## The exercise
Rewrite the data starting at the line that has "locality: Southern California, vicinity" and ending after the line that has "locality: Honey, northeast". Change "collectors" to "collected by" and keep everything else the same.

------

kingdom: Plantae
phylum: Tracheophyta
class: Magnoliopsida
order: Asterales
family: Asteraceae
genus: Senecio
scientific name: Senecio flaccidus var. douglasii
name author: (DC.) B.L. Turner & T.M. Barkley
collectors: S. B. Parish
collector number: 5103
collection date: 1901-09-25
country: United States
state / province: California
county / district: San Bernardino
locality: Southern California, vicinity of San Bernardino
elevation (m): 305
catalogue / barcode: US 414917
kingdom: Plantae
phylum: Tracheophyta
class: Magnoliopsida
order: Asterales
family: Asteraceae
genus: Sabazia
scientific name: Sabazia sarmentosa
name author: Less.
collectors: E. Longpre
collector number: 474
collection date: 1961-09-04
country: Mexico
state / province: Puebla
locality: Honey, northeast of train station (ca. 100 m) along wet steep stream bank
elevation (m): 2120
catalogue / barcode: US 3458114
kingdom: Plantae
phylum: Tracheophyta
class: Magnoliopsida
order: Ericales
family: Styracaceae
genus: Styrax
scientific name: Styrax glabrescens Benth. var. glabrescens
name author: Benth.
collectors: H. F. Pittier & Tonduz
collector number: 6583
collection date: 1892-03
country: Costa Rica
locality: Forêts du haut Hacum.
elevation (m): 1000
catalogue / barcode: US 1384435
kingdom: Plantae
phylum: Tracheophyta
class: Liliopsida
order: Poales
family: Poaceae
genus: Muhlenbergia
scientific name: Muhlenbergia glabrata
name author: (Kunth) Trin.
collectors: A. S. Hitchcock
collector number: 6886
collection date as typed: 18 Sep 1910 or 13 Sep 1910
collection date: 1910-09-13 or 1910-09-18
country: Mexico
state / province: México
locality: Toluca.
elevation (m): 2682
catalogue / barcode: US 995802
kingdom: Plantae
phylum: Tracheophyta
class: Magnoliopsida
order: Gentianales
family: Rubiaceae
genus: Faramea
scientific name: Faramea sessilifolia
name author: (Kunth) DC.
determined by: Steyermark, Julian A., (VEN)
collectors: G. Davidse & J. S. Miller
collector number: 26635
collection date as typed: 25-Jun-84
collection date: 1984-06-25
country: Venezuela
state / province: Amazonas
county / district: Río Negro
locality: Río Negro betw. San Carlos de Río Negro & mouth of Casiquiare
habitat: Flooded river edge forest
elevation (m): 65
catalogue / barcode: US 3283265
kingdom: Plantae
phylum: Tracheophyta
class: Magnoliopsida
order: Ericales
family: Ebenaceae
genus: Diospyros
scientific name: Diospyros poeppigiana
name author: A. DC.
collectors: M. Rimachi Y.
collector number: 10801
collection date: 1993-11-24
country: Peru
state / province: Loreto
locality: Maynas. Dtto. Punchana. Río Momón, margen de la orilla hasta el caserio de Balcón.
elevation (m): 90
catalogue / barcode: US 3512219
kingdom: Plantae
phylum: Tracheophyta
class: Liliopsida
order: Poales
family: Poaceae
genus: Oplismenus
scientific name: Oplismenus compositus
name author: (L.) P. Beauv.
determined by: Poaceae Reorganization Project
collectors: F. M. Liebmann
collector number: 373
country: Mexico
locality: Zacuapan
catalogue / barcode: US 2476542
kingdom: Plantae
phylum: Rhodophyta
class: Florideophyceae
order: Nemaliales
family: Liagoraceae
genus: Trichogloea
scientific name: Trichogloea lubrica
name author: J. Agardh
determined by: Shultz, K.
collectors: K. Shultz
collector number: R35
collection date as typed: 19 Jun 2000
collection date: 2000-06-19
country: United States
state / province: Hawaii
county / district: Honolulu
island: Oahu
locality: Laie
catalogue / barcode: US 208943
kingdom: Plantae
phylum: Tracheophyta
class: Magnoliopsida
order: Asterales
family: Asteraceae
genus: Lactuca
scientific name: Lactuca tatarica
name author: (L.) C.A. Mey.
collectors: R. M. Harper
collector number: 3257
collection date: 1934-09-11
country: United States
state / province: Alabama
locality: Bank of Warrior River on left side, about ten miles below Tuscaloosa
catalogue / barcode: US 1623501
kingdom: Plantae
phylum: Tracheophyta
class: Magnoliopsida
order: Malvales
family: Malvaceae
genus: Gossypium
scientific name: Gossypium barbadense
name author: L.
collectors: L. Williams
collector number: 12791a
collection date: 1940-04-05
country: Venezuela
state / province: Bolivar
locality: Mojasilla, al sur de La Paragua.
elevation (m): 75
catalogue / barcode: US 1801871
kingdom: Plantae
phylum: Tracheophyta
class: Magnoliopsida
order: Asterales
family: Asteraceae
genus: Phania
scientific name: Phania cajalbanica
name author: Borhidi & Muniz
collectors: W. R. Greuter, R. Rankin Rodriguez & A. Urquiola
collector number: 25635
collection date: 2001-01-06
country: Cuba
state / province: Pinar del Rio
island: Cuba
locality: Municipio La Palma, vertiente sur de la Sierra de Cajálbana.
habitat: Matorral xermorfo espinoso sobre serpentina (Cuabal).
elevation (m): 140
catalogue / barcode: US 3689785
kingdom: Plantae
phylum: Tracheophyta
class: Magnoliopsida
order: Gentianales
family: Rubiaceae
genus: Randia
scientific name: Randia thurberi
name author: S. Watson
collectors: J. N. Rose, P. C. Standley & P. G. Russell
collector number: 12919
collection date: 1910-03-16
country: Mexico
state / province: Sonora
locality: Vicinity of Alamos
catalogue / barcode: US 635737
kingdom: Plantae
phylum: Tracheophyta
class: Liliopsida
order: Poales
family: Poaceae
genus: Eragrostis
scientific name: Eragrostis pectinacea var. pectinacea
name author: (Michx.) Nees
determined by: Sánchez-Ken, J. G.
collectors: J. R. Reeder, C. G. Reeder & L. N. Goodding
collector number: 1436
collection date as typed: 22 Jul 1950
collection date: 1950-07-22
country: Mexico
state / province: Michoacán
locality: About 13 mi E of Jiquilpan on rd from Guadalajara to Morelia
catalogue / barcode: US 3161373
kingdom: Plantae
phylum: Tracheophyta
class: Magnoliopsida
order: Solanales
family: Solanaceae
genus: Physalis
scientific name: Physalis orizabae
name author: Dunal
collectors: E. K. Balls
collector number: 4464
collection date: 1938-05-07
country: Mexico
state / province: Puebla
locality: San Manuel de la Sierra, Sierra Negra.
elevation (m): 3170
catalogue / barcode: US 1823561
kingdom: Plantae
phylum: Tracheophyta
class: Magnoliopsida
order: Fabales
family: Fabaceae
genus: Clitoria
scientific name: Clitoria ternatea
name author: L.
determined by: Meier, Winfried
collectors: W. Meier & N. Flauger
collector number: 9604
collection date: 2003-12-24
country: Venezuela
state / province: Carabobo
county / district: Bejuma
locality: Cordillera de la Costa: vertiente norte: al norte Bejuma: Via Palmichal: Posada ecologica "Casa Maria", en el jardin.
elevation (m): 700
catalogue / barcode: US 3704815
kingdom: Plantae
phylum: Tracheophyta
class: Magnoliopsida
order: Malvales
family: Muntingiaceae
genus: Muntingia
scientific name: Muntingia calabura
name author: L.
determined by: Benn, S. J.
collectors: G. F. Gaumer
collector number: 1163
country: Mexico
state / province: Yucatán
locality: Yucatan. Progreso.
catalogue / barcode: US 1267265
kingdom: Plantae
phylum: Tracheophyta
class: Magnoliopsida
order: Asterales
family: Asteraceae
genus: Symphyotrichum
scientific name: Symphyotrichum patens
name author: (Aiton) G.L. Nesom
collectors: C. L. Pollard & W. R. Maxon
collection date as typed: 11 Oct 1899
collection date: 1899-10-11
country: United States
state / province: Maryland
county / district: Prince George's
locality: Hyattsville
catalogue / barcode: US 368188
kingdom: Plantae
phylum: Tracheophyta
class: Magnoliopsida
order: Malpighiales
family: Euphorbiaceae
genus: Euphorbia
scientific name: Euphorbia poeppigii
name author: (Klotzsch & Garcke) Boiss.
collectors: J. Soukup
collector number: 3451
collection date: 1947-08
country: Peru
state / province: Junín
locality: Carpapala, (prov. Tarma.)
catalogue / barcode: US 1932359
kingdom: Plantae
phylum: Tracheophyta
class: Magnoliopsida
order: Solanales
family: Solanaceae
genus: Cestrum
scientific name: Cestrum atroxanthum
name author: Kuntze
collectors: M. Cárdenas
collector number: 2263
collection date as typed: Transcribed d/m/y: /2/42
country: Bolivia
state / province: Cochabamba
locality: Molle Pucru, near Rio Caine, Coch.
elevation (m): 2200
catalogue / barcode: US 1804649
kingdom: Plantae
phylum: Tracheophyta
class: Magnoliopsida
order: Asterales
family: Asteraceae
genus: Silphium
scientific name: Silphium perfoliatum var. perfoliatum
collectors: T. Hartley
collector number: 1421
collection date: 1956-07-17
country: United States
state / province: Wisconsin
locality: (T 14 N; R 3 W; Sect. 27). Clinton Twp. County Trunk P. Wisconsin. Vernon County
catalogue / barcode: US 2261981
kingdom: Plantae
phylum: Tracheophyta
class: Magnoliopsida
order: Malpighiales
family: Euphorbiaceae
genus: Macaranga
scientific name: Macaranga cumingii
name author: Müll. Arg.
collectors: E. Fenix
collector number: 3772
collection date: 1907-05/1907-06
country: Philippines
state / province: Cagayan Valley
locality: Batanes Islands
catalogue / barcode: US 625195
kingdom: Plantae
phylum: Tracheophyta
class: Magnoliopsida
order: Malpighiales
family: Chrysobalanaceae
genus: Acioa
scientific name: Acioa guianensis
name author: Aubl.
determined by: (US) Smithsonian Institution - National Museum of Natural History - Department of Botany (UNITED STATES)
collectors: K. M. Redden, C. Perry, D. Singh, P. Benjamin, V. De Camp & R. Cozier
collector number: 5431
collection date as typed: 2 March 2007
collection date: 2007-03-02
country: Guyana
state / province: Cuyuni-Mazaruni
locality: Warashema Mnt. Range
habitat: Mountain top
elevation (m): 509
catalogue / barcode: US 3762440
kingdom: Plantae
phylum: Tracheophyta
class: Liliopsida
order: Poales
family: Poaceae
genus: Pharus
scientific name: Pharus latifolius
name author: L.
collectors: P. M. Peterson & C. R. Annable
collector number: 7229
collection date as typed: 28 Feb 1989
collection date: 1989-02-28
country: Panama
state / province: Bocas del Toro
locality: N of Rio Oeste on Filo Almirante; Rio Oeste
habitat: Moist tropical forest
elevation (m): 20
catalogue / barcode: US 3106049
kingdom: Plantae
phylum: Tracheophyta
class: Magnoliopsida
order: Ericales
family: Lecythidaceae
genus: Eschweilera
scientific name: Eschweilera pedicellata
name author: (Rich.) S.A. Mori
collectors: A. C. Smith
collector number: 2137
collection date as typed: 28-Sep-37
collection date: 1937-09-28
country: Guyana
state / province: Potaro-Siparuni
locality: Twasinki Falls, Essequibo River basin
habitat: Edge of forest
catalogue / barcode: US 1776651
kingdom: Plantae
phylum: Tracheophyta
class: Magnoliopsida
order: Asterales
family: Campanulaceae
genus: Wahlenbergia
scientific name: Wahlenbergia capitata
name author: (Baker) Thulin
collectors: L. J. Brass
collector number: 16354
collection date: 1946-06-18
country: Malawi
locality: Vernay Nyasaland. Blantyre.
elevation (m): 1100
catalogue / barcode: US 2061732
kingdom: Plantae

------

## Task solution
locality: Southern California, vicinity of San Bernardino
elevation (m): 305
catalogue / barcode: US 414917
kingdom: Plantae
phylum: Tracheophyta
class: Magnoliopsida
order: Asterales
family: Asteraceae
genus: Sabazia
scientific name: Sabazia sarmentosa
name author: Less.
collected by: E. Longpre
collector number: 474
collection date: 1961-09-04
country: Mexico
state / province: Puebla
locality: Honey, northeast of train station (ca. 100 m) along wet steep stream bank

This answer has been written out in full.